Apache Pinot Docs
latest
Search…
⌃K

Lookup UDF Join

Lookup UDF is used to get dimension data via primary key from a dimension table allowing a decoration join functionality. Lookup UDF can only be used with a dimension table in Pinot.

Syntax

The UDF function syntax is listed as below:
lookupUDFSpec:
LOOKUP
'('
'''dimTable'''
'''dimColToLookup'''
[ '''dimJoinKey''', factJoinKey ]*
')'
  • dimTable Name of the dim table to perform the lookup on.
  • dimColToLookUp The column name of the dim table to be retrieved to decorate our result.
  • dimJoinKey The column name on which we want to perform the lookup i.e. the join column name for dim table.
  • factJoinKey The column name on which we want to perform the lookup against e.g. the join column name for fact table
Noted that:
  1. 1.
    all the dim-table-related expressions are expressed as literal strings, this is the LOOKUP UDF syntax limitation: we cannot express column identifier which doesn't exist in the query's main table, which is the factTable table.
  2. 2.
    the syntax definition of [ '''dimJoinKey''', factJoinKey ]* indicates that if there are multiple dim partition columns, there should be multiple join key pair expressed.

Examples

Here are some of the examples

Single-partition-key-column Example

Consider the table baseballStats
Column
Type
playerID
STRING
yearID
INT
teamID
STRING
league
STRING
playerName
STRING
playerStint
INT
numberOfGames
INT
numberOfGamesAsBatter
INT
AtBatting
INT
runs
INT
and dim table dimBaseballTeams
Column
Type
teamID
STRING
teamName
STRING
teamAddress
STRING
several acceptable queries are:

Dim-Fact LOOKUP example

SELECT
playerName,
teamID,
LOOKUP('dimBaseballTeams', 'teamName', 'teamID', teamID) AS teamName,
LOOKUP('dimBaseballTeams', 'teamAddress', 'teamID', teamID) AS teamAddress
FROM baseballStats
playerName
teamID
teamName
teamAddress
David Allan
BOS
Boston Red Caps/Beaneaters (from 1876–1900) or Boston Red Sox (since 1953)
4 Jersey Street, Boston, MA
David Allan
CHA
null
null
David Allan
SEA
Seattle Mariners (since 1977) or Seattle Pilots (1969)
1250 First Avenue South, Seattle, WA
David Allan
SEA
Seattle Mariners (since 1977) or Seattle Pilots (1969)
1250 First Avenue South, Seattle, WA

Self LOOKUP example

SELECT
teamID,
teamName AS nameFromLocal,
LOOKUP('dimBaseballTeams', 'teamName', 'teamID', teamID) AS nameFromLookup
FROM dimBaseballTeams
teamID
nameFromLocal
nameFromLookup
ANA
Anaheim Angels
Anaheim Angels
ARI
Arizona Diamondbacks
Arizona Diamondbacks
ATL
Atlanta Braves
Atlanta Braves
BAL
Baltimore Orioles (original- 1901–1902 current- since 1954)
Baltimore Orioles (original- 1901–1902 current- since 1954)
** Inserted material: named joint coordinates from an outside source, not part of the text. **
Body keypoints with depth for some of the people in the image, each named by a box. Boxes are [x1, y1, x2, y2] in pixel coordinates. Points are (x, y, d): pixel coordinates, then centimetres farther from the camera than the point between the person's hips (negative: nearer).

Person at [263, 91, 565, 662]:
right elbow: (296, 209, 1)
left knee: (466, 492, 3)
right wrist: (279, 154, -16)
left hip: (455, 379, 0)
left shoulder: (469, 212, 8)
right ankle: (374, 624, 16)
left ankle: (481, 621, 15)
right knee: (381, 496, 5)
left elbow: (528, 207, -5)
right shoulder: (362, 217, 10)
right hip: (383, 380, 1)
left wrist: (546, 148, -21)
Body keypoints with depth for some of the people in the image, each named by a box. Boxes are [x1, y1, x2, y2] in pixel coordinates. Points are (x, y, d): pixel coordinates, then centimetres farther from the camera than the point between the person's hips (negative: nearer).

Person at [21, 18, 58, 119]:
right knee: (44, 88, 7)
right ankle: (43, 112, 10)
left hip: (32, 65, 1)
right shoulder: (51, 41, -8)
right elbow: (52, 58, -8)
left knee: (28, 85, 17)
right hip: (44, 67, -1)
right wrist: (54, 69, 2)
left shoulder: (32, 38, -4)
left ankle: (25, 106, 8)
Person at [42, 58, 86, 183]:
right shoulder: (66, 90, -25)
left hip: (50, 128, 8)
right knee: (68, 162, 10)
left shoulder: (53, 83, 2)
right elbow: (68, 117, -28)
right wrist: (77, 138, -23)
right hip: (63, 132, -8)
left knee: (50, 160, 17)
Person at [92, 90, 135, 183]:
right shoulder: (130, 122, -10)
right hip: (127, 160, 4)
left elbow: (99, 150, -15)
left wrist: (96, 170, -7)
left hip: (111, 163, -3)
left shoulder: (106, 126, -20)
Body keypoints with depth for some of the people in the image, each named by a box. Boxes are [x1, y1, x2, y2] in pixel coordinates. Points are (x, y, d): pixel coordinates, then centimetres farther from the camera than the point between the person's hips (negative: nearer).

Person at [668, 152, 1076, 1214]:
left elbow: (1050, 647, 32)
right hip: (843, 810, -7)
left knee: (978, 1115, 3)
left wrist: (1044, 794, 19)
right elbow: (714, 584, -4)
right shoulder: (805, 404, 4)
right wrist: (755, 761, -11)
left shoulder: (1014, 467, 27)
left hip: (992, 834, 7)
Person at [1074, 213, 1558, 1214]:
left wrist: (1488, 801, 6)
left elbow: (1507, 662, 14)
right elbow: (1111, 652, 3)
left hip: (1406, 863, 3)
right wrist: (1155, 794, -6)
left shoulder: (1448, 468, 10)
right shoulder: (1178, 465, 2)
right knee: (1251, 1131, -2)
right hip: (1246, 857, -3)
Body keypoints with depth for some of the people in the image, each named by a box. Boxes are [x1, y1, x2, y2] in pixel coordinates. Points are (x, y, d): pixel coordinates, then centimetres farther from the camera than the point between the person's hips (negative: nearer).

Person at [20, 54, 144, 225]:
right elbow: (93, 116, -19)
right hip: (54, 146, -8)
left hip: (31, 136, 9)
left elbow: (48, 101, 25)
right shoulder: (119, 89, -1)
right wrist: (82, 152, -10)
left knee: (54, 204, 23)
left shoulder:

Complex-partition-key-columns Example

Consider a single dimension table with schema:
BILLING SCHEMA
Column
Type
customerId
INT
creditHistory
STRING
firstName
STRING
lastName
STRING
isCarOwner
BOOLEAN
city
STRING
maritalStatus
STRING
buildingType
STRING
missedPayment
STRING
billingMonth
STRING

Self LOOKUP example

select
customerId,
missedPayment,
LOOKUP('billing', 'city', 'customerId', customerId, 'creditHistory', creditHistory) AS lookedupCity
from billing
customerId
missedPayment
lookedupCity
341
Paid
Palo Alto
374
Paid
Mountain View
398
Paid
Palo Alto
427
Paid
Cupertino
435
Paid
Cupertino

Usage FAQ

  • The data return type of the UDF will be that of the dimColToLookUp column type.
  • when multiple primary key columns are used for the dimension table (e.g. composite primary key), please ensure that the order of keys appearing in the lookup() UDF is the same as the order defined in the primaryKeyColumns from the dimension table schema.